Bei allen anderen Games funktioniert es bei mir wunderbar und die FPS gehen dann auch so wie es sein soll maximal bis 144(so wie die HZ des Monitors). Bei LOL habe ich meistens so über 250 fps, dementsprechend ist G-Sync nicht aktiv.

Im Treiber ist G-Sync für Vollbild und Fenstermodus eingestellt und im Game in den Videosettings läuft es bei 2560x1440 im Vollbildmodus und vsync ist natürlich deaktiv, soweit sieht es ja eigentlich ganz gut aus, nur es greift halt nicht... bei anderen Games wie Starcraft etc funktioniert es wie gesagt ohne Probleme.

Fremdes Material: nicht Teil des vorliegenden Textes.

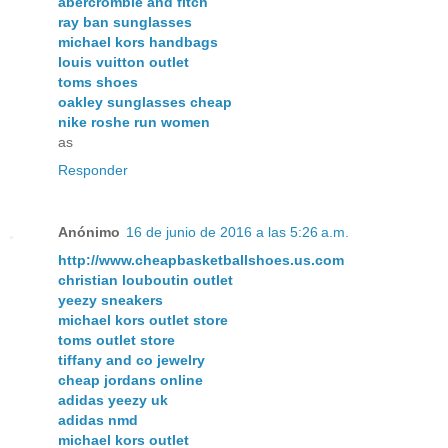
abercrombie and fitch
ray ban sunglasses
michael kors handbags
louis vuitton outlet
toms shoes
oakley sunglasses cheap
nike roshe run women
as
Responder
Anónimo
16 de junio de 2016 a las 5:26 a.m.
http://www.cheapbasketballshoes.us.com
christian louboutin outlet
yeezy sneakers
michael kors outlet store
toms outlet store
tiffany and co jewelry
cheap jordans online
adidas yeezy uk
adidas nmd
michael kors outlet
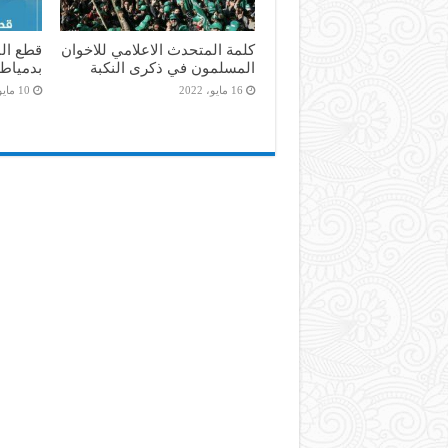
كلمة المتحدث الاعلامي للاخوان
المسلمون في ذكرى النكبة
بدمياط
16 مايو، 2022
10 مايو، 2022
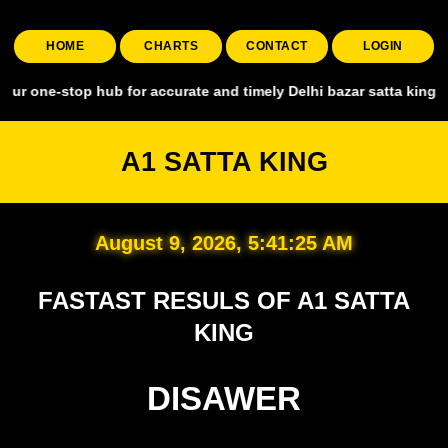
HOME
CHARTS
CONTACT
LOGIN
op hub for accurate and timely Delhi bazar satta king, covering all
A1 SATTA KING
August 9, 2026, 5:41:26 AM
FASTAST RESULS OF A1 SATTA
KING
DISAWER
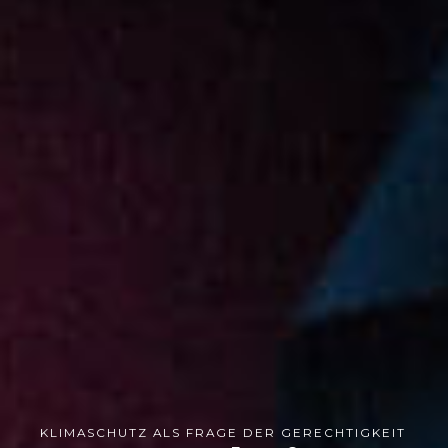
KLIMASCHUTZ ALS FRAGE DER GERECHTIGKEIT​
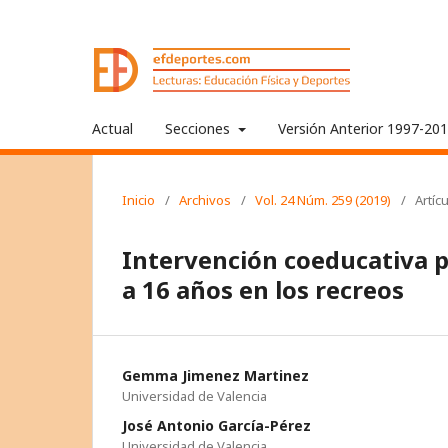
Actual
Secciones
Versión Anterior 1997-20
Inicio
/
Archivos
/
Vol. 24 Núm. 259 (2019)
/
Artíc
Intervención coeducativa p
a 16 años en los recreos
Gemma Jimenez Martinez
Universidad de Valencia
José Antonio García-Pérez
Universidad de Valencia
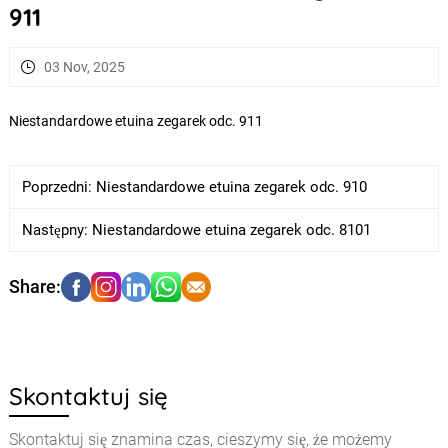
911
03 Nov, 2025
Niestandardowe etuina zegarek odc. 911
Poprzedni:
Niestandardowe etuina zegarek odc. 910
Następny:
Niestandardowe etuina zegarek odc. 8101
Skontaktuj się
Skontaktuj się znamina czas, cieszymy się, że możemy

Gibt es hier irgendwelche LOL Gamer die auch G-Sync nutzen und die wissen was hier vielleicht noch konfiguriert werden muss?

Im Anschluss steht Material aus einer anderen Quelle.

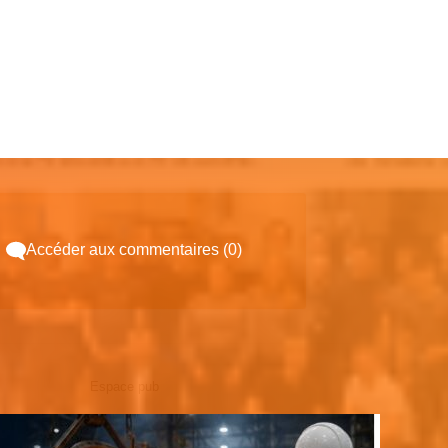
Accéder aux commentaires (0)
Espace pub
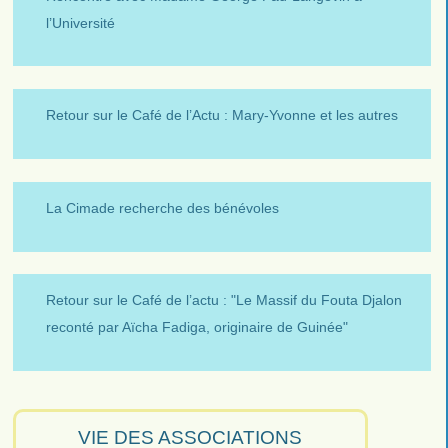
l’Université
Retour sur le Café de l’Actu : Mary-Yvonne et les autres
La Cimade recherche des bénévoles
Retour sur le Café de l’actu : "Le Massif du Fouta Djalon
reconté par Aïcha Fadiga, originaire de Guinée"
VIE DES ASSOCIATIONS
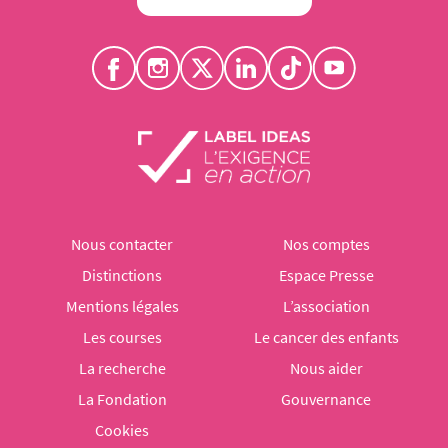
Nous contacter
Nos comptes
Distinctions
Espace Presse
Mentions légales
L’association
Les courses
Le cancer des enfants
La recherche
Nous aider
La Fondation
Gouvernance
Cookies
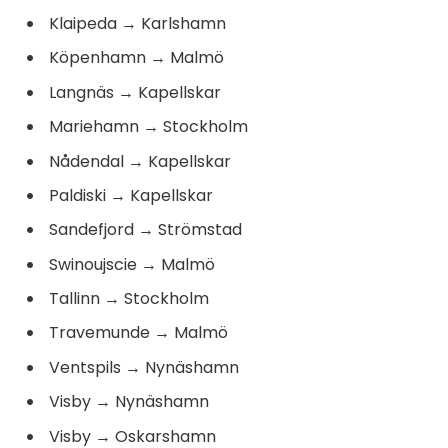
Klaipeda
→
Karlshamn
Köpenhamn
→
Malmö
Langnäs
→
Kapellskar
Mariehamn
→
Stockholm
Nådendal
→
Kapellskar
Paldiski
→
Kapellskar
Sandefjord
→
Strömstad
Swinoujscie
→
Malmö
Tallinn
→
Stockholm
Travemunde
→
Malmö
Ventspils
→
Nynäshamn
Visby
→
Nynäshamn
Visby
→
Oskarshamn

Danke vorab für die Hilfe! Gruß


----------



## thepaze (14. März 2016)

Habe gedacht das ist das meistgespielte Game auf der Welt?! xD Spielt das niemand mit G-Sync? )


----------



## AlphaX1995 (17. März 2016)

Ich habe das gleiche Problem mit allen Vollbildspielen, also WoT, WoWS, GTA V.... . Allerdings nicht immer, manchmal ist G-Sync aktiv, manchmal nicht und das ganze seit dem Update auf den Treiber 359.06 oder der danach. Eine Neuinstallation des Treibers hilft nur bis zum nächsten Start des PCs.
Während G-Sync nicht funktioniert kann ich auch V-Sync nicht aktivieren.
Mein Monitor ist ein Acer XB280HK (UHD @ 60Hz), das Problem tritt bei jeder Auflösung auf.
Meine Grafikkarte ist eine GTX 980 mit der Treiberversion 364.51.


----------



## thepaze (31. März 2016)

Hallo,

habe es nun auch hinbekommen bei LOL G-Sync zu nutzen. :->
In den Grafikeinstellungen von LOL gibt es Vollbild - Fenstermodus und Randlos. Mann muss auf Randlos stellen und schon funktioniert es .... hatte vorher nicht auf die Option geachtet weil es auf Vollbild stand und sonst ist das ja korrekt. Naja so geht es jedenfalls... :> Vielleicht hilft es jemanden schnell weiter...
Gruß und HF


----------



## Pladdaah (31. März 2016)

hast du die die FPS-Cap auf 144 ?
nutze Freesync und da klappts tadellos


----------